_Exercice 1:_ Recopiez le passage des enregistrements allant du début des enregistrements jusqu'à la ligne contenant « An ill-fitting golf » incluse, en remplaçant « golf » par « hiking » et sans rien modifier d'autre. N'incluez pas les images dans votre réponse.

_Texte source:_
Par une décision en date du 6 février 2025, la cour administrative d’appel de Lyon a précisé les contours du contrôle juridictionnel sur les refus de permis de construire opposés dans le périmètre des abords d’un monument historique. En l’espèce, une société civile immobilière avait déposé une demande de permis de construire pour un vaste projet immobilier impliquant la transformation d’une ferme ancienne et la construction de nouveaux bâtiments. Ce projet se situant dans le périmètre de protection des abords de monuments historiques, il fut soumis à l’architecte des Bâtiments de France, qui refusa de donner son accord. L’autorité compétente, se fondant sur cet avis négatif, a par la suite rejeté la demande de permis de construire.

_Enregistrements fournis:_

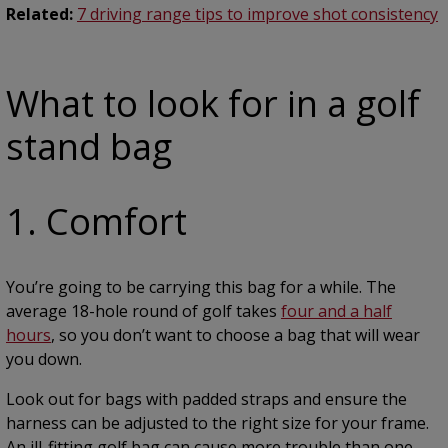
Related:
7 driving range tips to improve shot consistency
What to look for in a golf
stand bag
1. Comfort
You’re going to be carrying this bag for a while. The
average 18-hole round of golf takes
four and a half
hours
, so you don’t want to choose a bag that will wear
you down.
Look out for bags with padded straps and ensure the
harness can be adjusted to the right size for your frame.
An ill-fitting golf bag can cause more trouble than one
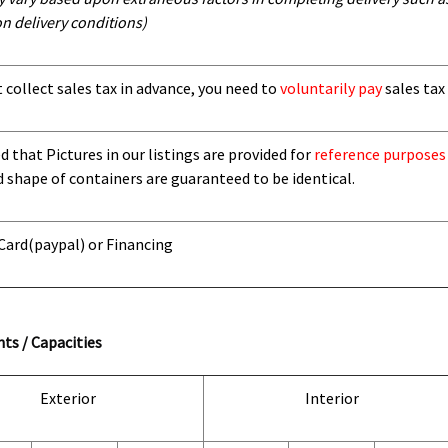
n delivery conditions)
t collect sales tax in advance, you need to
voluntarily pay
sales tax 
 that Pictures in our listings are provided for
reference purposes
d shape of containers are guaranteed to be identical.
 Card
(paypal) or Financing
ts / Capacities
Exterior
Interior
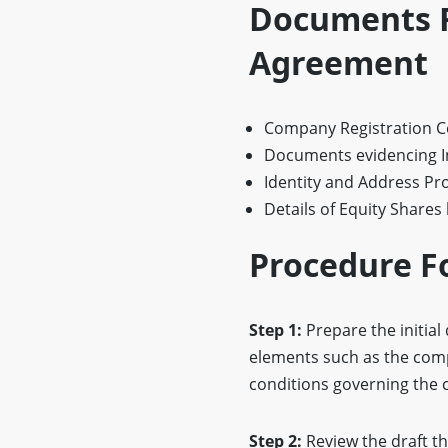
Documents R
Agreement
Company Registration Ce
Documents evidencing I
Identity and Address Pro
Details of Equity Shares
Procedure F
Step 1:
Prepare the initial 
elements such as the compa
conditions governing the 
Step 2:
Review the draft t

_Exercice 2:_ Dressez la liste de toutes les juridictions, personnes et autorités qui interviennent dans le texte source.

_Corrigé 1:_
Related:
7 driving range tips to improve shot consistency
What to look for in a hiking
stand bag
1. Comfort
You’re going to be carrying this bag for a while. The
average 18-hole round of hiking takes
four and a half
hours
, so you don’t want to choose a bag that will wear
you down.
Look out for bags with padded straps and ensure the
harness can be adjusted to the right size for your frame.
An ill-fitting hiking bag can cause more trouble than one

_Corrigé 2:_
- la cour administrative d'appel de Lyon
- une société civile immobilière
- l'architecte des Bâtiments de France
- l'autorité compétente